*** Block opens ***

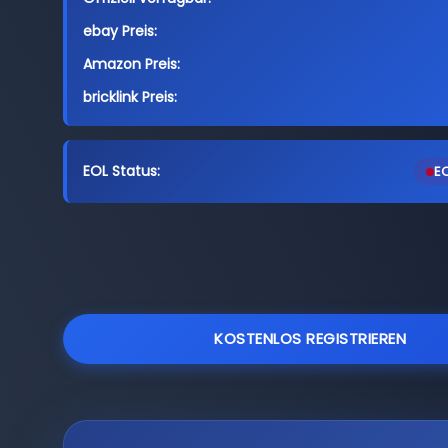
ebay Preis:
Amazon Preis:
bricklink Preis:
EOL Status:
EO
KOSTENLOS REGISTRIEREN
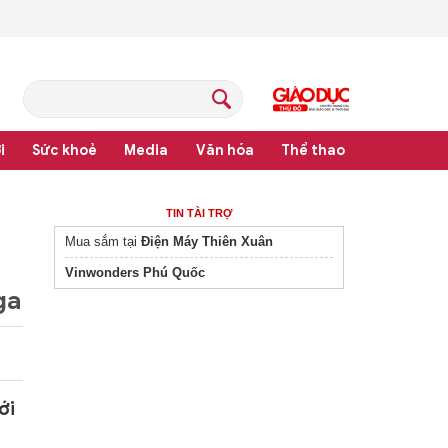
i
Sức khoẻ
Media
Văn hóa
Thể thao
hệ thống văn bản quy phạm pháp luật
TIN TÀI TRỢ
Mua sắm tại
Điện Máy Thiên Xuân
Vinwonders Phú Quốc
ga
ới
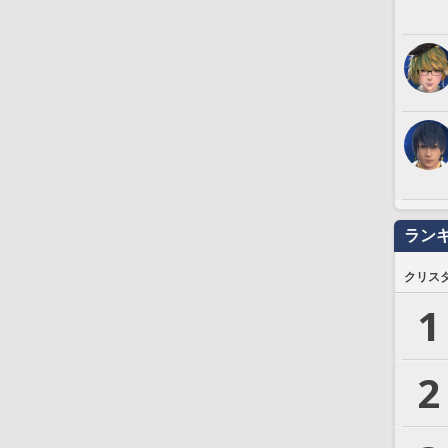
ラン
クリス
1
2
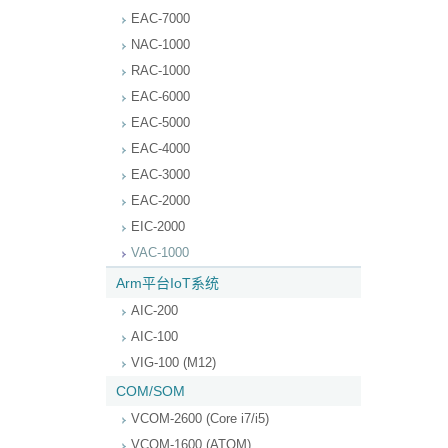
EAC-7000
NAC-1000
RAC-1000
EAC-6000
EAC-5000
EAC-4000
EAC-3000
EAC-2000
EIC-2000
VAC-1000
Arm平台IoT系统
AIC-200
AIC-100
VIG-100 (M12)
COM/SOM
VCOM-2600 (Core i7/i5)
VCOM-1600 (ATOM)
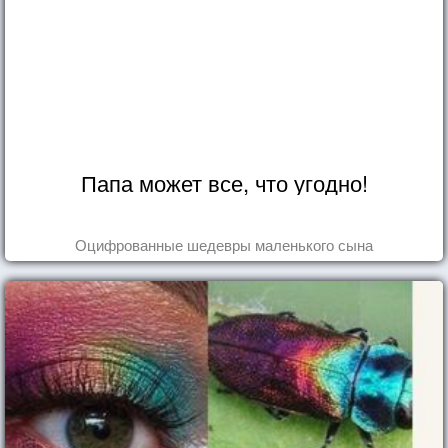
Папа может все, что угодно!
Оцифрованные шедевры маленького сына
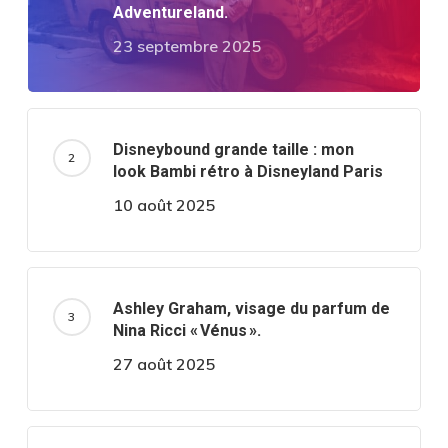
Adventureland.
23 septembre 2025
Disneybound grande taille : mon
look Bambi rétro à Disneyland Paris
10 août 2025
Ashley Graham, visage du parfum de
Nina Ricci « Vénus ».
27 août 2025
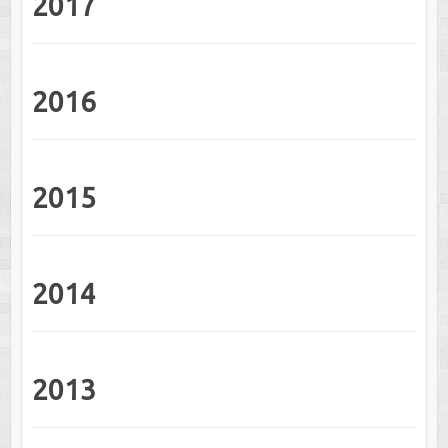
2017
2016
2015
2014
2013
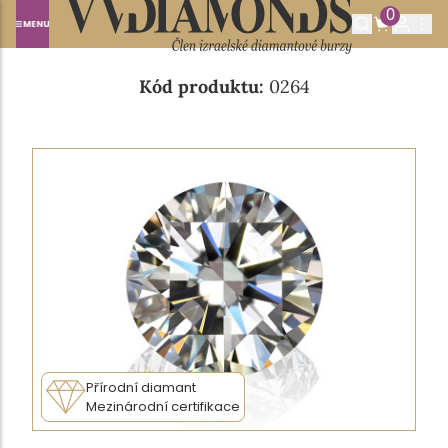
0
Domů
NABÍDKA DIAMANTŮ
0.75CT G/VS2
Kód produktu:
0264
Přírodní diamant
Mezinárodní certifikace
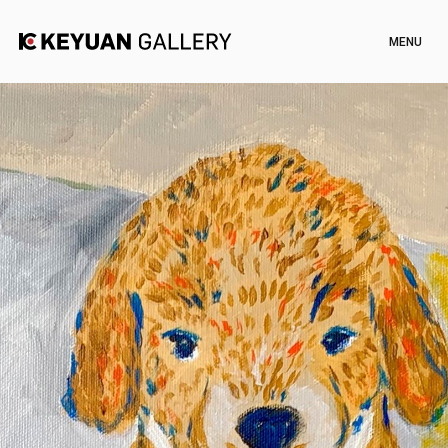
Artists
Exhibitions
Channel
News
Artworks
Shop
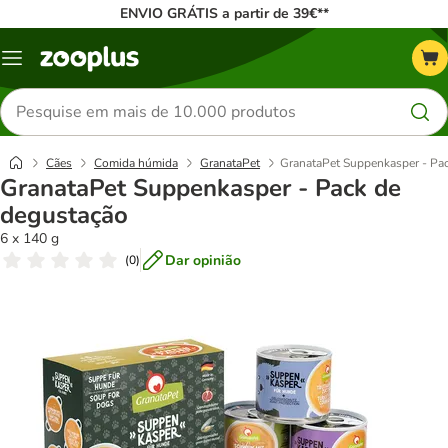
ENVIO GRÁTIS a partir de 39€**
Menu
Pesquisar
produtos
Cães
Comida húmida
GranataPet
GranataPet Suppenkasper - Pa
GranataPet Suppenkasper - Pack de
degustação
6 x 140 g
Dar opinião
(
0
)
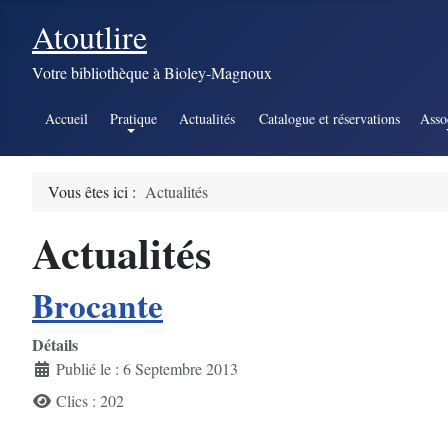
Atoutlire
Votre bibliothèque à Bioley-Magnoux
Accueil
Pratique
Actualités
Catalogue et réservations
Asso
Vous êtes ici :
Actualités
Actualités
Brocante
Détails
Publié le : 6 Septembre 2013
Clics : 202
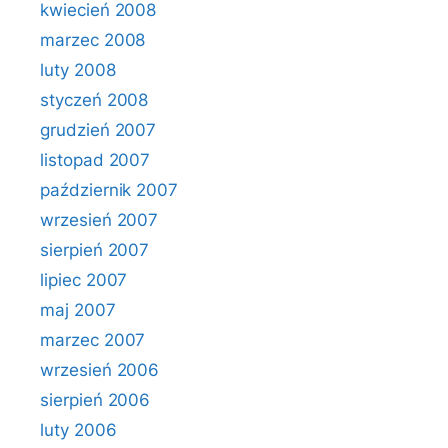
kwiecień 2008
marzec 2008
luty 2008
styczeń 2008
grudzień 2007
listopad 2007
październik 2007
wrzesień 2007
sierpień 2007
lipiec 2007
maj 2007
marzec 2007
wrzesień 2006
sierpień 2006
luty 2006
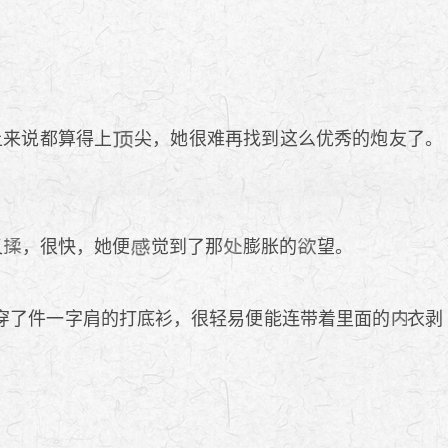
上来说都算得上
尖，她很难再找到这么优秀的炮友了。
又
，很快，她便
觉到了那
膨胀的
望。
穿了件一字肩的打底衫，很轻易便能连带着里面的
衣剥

*** Block closes ***
*** Block opens ***

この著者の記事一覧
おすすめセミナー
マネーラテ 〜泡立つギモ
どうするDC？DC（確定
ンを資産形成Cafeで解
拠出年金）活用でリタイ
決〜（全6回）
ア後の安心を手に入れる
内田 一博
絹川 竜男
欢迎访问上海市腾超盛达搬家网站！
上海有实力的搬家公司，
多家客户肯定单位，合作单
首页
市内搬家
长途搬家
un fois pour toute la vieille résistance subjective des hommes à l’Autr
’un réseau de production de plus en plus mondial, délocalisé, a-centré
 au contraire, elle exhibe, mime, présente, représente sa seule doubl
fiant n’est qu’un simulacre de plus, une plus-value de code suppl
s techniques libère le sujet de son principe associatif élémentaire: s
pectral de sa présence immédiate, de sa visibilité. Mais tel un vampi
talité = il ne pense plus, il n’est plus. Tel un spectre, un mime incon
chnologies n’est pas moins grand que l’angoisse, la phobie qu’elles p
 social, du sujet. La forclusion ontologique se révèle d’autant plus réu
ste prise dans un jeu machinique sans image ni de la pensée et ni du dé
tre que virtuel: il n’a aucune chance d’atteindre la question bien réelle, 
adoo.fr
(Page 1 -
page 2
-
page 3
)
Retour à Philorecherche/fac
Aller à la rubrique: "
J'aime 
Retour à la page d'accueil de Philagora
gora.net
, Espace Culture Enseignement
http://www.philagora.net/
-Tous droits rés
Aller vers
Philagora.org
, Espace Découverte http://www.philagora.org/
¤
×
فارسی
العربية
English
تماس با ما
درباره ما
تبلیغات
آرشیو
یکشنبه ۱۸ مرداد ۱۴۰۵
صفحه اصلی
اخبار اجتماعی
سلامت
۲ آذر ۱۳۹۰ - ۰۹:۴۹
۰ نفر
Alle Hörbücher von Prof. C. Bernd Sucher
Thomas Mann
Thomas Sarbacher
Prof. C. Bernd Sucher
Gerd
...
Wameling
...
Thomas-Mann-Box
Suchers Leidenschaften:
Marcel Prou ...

*** Block closes ***

#### [TASK PROMPT]
Start with the line above that contains "un fois pour" and stop after the line that contains "s techniques libère". Output those lines exactly, and only those.

#### [RESPONSE]
un fois pour toute la vieille résistance subjective des hommes à l’Autr
’un réseau de production de plus en plus mondial, délocalisé, a-centré
 au contraire, elle exhibe, mime, présente, représente sa seule doubl
fiant n’est qu’un simulacre de plus, une plus-value de code suppl
s techniques libère le sujet de son principe associatif élémentaire: s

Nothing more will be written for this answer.